--- About this task ---
Your answer must be one number: the count of lines below that hold the word "media".

--- Material for this exercise ---

____

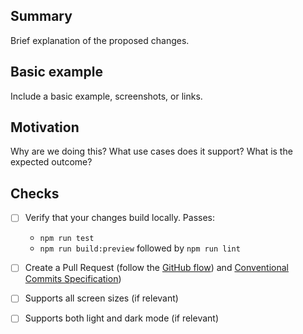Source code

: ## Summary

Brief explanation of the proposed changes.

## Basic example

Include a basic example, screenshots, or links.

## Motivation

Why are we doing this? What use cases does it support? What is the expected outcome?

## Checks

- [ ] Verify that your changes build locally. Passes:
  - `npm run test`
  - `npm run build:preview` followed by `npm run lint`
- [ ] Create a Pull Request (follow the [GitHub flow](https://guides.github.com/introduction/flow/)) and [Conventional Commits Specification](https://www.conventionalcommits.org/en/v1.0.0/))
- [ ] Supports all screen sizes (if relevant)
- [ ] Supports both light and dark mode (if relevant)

____

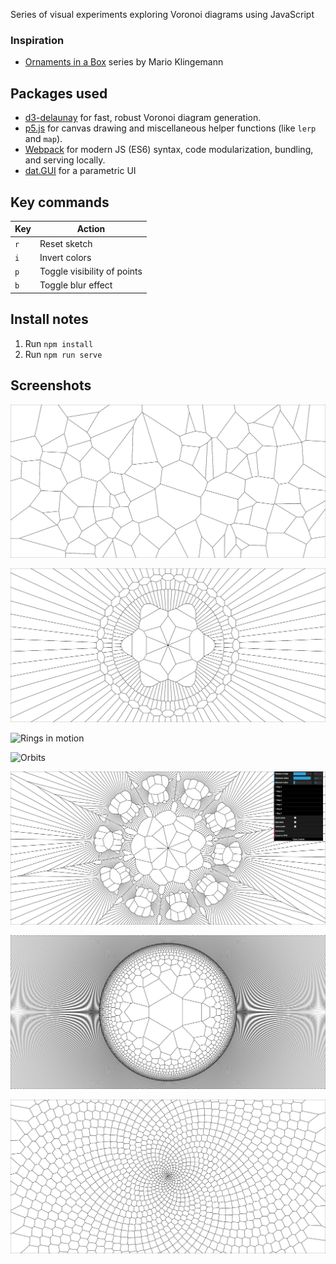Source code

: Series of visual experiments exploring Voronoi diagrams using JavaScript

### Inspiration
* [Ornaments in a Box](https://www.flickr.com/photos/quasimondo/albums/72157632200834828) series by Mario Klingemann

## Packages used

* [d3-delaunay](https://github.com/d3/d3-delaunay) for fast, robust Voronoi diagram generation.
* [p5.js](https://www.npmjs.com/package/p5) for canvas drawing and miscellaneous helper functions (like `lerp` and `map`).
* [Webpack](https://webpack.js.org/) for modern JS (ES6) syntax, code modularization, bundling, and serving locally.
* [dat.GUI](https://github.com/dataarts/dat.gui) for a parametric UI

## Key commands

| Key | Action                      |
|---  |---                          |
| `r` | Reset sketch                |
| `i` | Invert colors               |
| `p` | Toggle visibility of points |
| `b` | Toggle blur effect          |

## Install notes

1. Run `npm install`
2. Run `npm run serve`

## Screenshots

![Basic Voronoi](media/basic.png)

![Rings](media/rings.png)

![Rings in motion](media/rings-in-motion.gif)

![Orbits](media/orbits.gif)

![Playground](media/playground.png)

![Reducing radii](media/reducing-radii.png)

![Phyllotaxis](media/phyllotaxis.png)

____

--- Written solution ---
7